I am attempting to use keras to build an activity classifier from accelerometer signals. However, I am experiencing extreme overfitting of the data even with the most simplistic of models.
The input data is of shape (10,3) and contains roughly .1 second of data from the accelerometer in 3 dimensions. The model is simply
model = Sequential()
model.add(Flatten(input_shape=(10,3)))
model.add(Dense(2, activation='softmax'))
model.compile(optimizer='adam', loss='binary_crossentropy', metrics=['accuracy'])
The model should output the label [1,0] for walking activities and [0,1] for non-walking activities. After training I get 99.8% accuracy (if only it was real...). When I attempt to predict on data that wasn't used for training, I get 50% accuracy, verifying that the net isn't really "learning" anything except to predict a single class value.
The data is being prepared from 100hz triaxial accelerometer signals. I am not preprocessing the data in any way except for windowing it into bins on length 10 that overlap with the previous bin by 50%. What measures can I take to make the network produce actual predictions? I have tried increasing the window size but the results remain the same. Any advice/general tips are greatly appreciated.
Ian
Try adding some hidden layers and dropout layers to your network. You could create a simple Multi Layer Perceptron (MLP) with a couple of extra lines in between your Flatten layer and Dense layer:
model.add(Dense(64, activation='relu', input_dim=30))
model.add(Dropout(0.25))
model.add(Dense(64, activation='relu'))
model.add(Dropout(0.1))
Or check out this guide. which explains how to create a simple MLP.
Without any hidden layers your model will not actually be 'learning' from the input data, rather it will be mapping the input number of features to the output number of features.

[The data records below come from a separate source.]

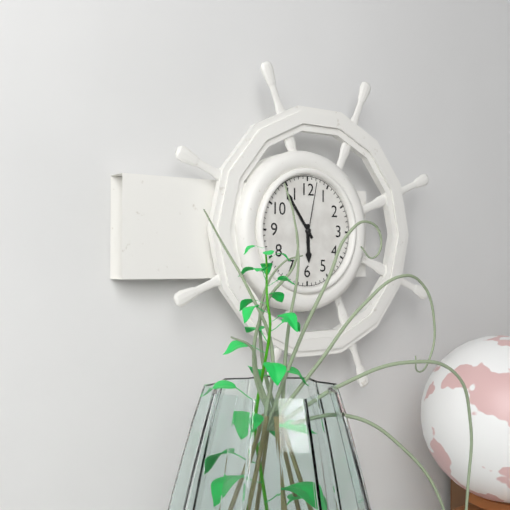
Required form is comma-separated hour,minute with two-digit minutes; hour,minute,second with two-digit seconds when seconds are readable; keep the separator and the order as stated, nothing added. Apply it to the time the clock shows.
5,54,02
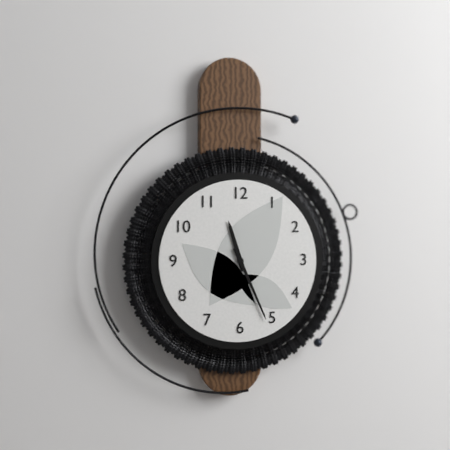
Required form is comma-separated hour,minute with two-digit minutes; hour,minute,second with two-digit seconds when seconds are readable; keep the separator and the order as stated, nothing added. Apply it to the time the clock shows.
11,26
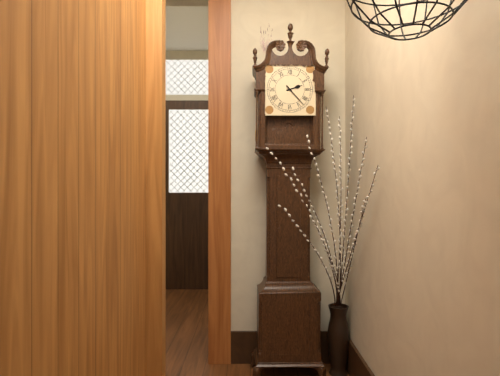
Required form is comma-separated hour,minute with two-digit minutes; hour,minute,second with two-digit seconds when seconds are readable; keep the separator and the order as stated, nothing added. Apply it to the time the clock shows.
2,23
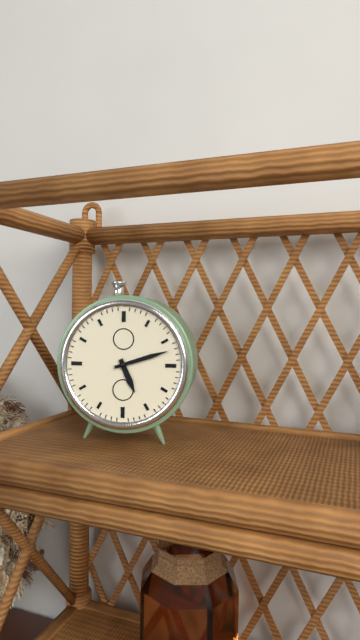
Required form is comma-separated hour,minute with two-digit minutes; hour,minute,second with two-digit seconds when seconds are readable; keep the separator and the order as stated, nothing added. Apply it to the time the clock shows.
5,12
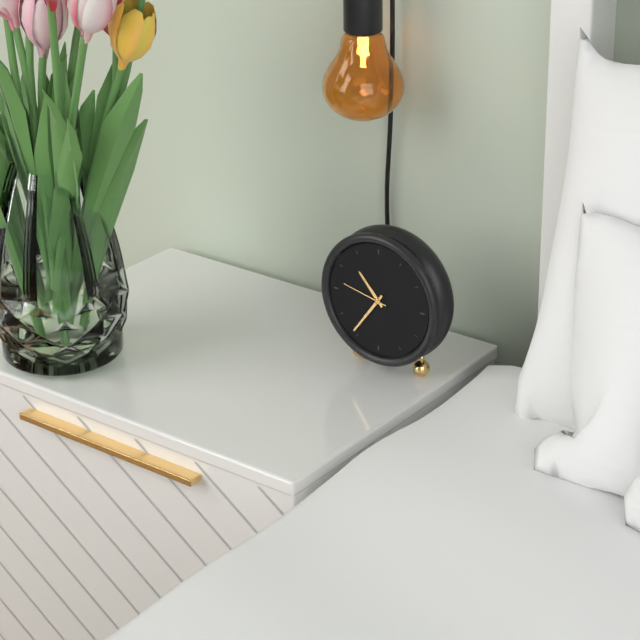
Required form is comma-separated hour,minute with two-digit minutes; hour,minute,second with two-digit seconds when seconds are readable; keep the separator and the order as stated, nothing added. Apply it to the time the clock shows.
10,36
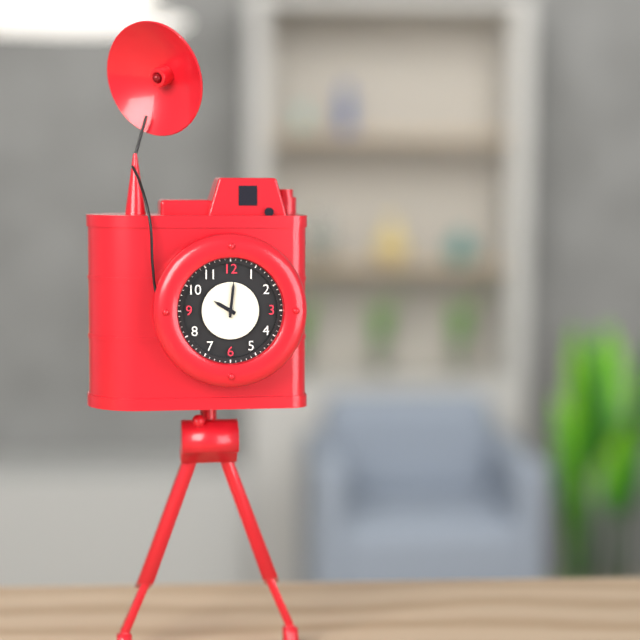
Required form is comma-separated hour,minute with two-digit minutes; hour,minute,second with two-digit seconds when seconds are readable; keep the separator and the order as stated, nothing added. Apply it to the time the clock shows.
10,01
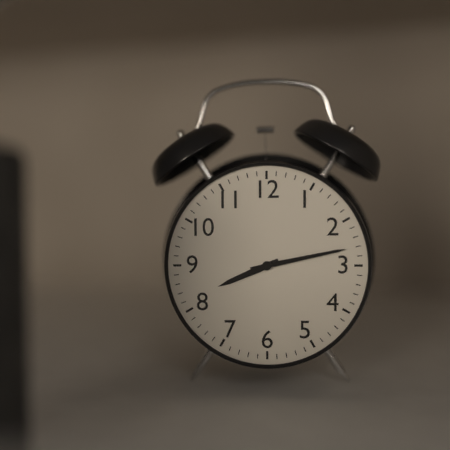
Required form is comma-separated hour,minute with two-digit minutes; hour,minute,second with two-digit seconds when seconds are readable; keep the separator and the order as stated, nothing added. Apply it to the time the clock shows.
8,13
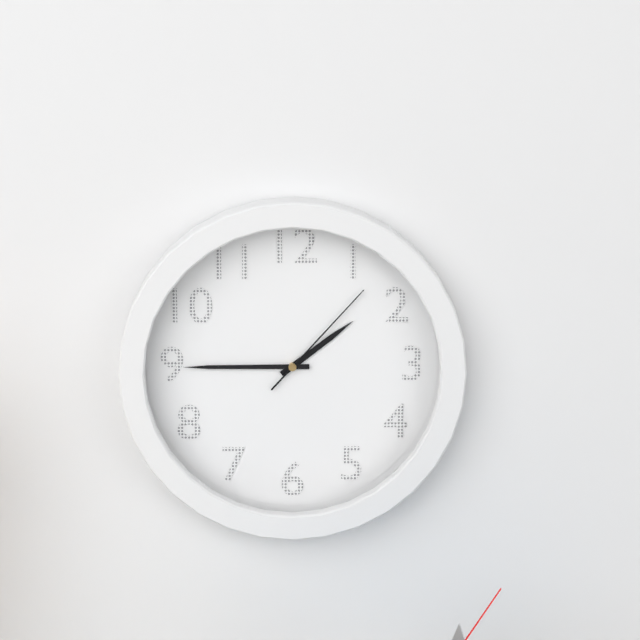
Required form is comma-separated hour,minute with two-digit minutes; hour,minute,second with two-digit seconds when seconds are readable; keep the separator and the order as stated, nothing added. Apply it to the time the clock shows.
1,45,07
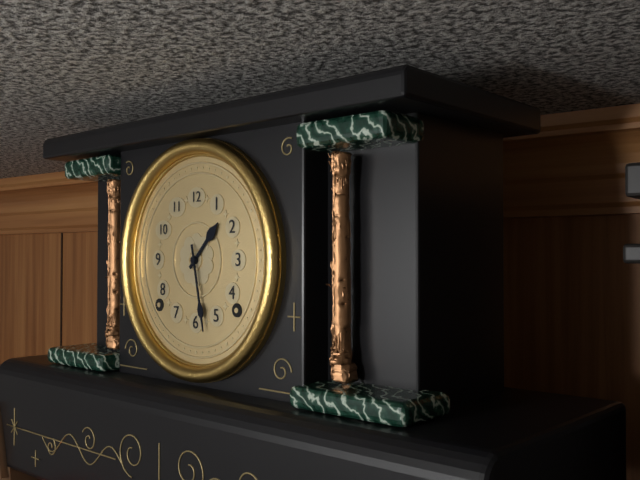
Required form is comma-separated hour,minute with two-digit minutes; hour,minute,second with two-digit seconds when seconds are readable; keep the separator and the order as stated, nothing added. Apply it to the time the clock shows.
1,28
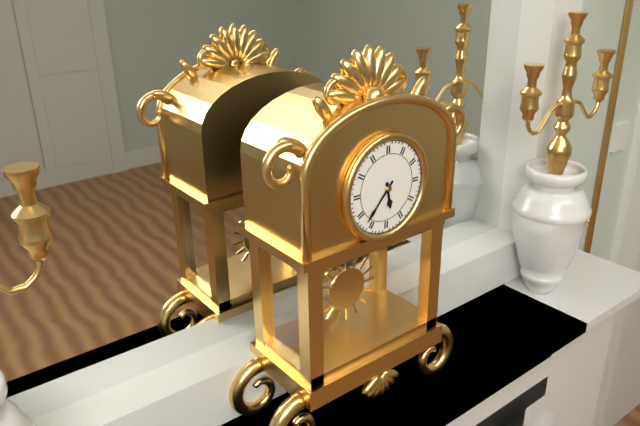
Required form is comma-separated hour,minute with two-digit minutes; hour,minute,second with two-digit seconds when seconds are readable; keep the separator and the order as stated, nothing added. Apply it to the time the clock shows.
5,37
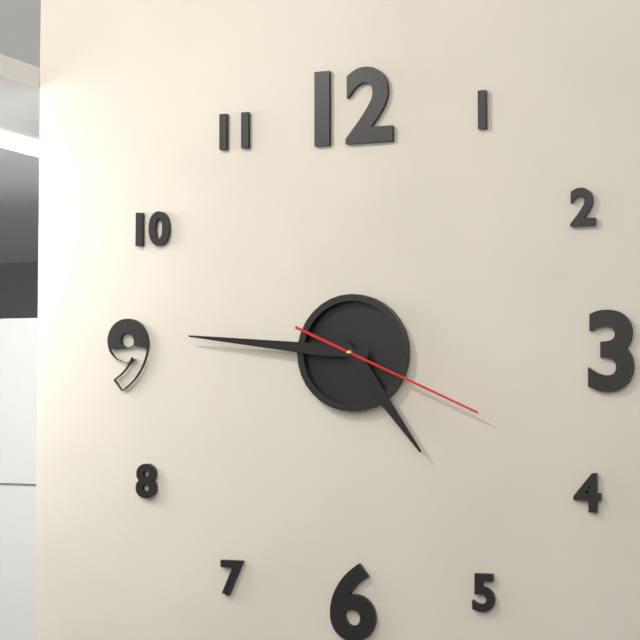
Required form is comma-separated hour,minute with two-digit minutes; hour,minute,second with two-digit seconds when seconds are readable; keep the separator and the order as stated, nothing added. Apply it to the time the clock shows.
4,46,19
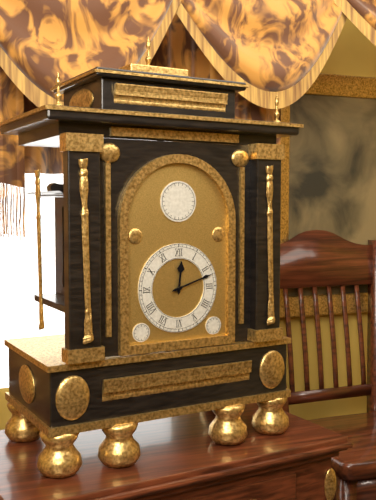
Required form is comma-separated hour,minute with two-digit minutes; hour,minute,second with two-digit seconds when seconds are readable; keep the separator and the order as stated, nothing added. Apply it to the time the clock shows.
12,12
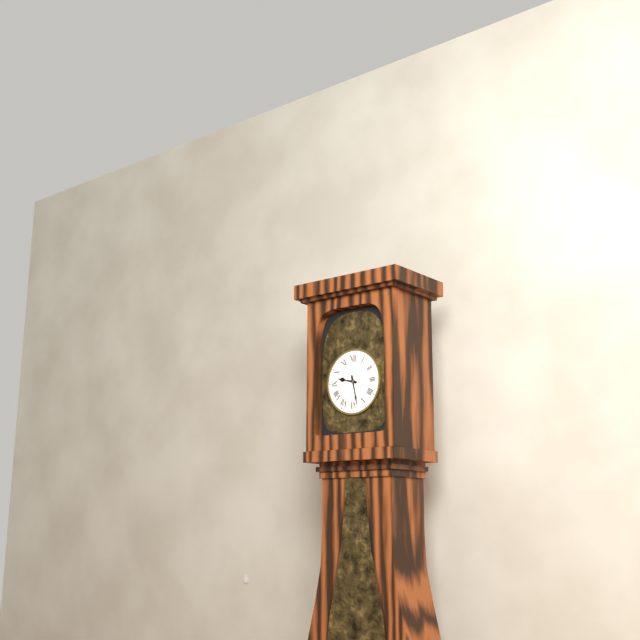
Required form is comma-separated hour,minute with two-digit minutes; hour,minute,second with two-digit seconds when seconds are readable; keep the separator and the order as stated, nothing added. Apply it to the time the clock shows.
9,28
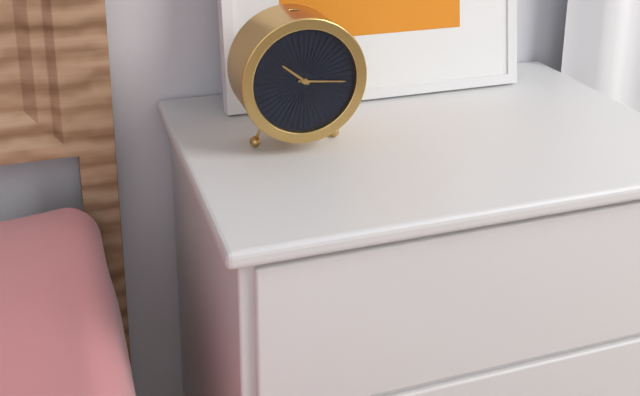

The more layers you add, the more intermediate features and patterns it should extract from the input data which should lead to better model predictions for test data. There will be a lot of trial and error to design the best model as too many layers can result in over fitting.
You have not provided information about how you train the model so that may be the cause of the issue as well. You must ensure that the data is spit into training, testing and validation sets. Some possible split ratios to use for training, validation, test data are: 60%:20%:20%, or 70%:15%:15%. This is ultimately something that you must also decide.
The problem of overfitting was caused by the input data type. The values passed to the classifier should have been float values with 2 decimal places. Somewhere along the way, some of these values had been augmented and had significantly more than 2 decimal places. That is, the input should have looked like
[9.81, 10.22, 11.3]
but instead looked like
[9.81000000012, 10.220010431, 11.3000000101]
The classifier was making its prediction based on this feature, which is obviously not the desired behavior! Lessoned learned - make sure the data preparation is consistent! Thanks to #umutto for the suggestions of random forests, the simple structure was helpful for diagnosing purposes.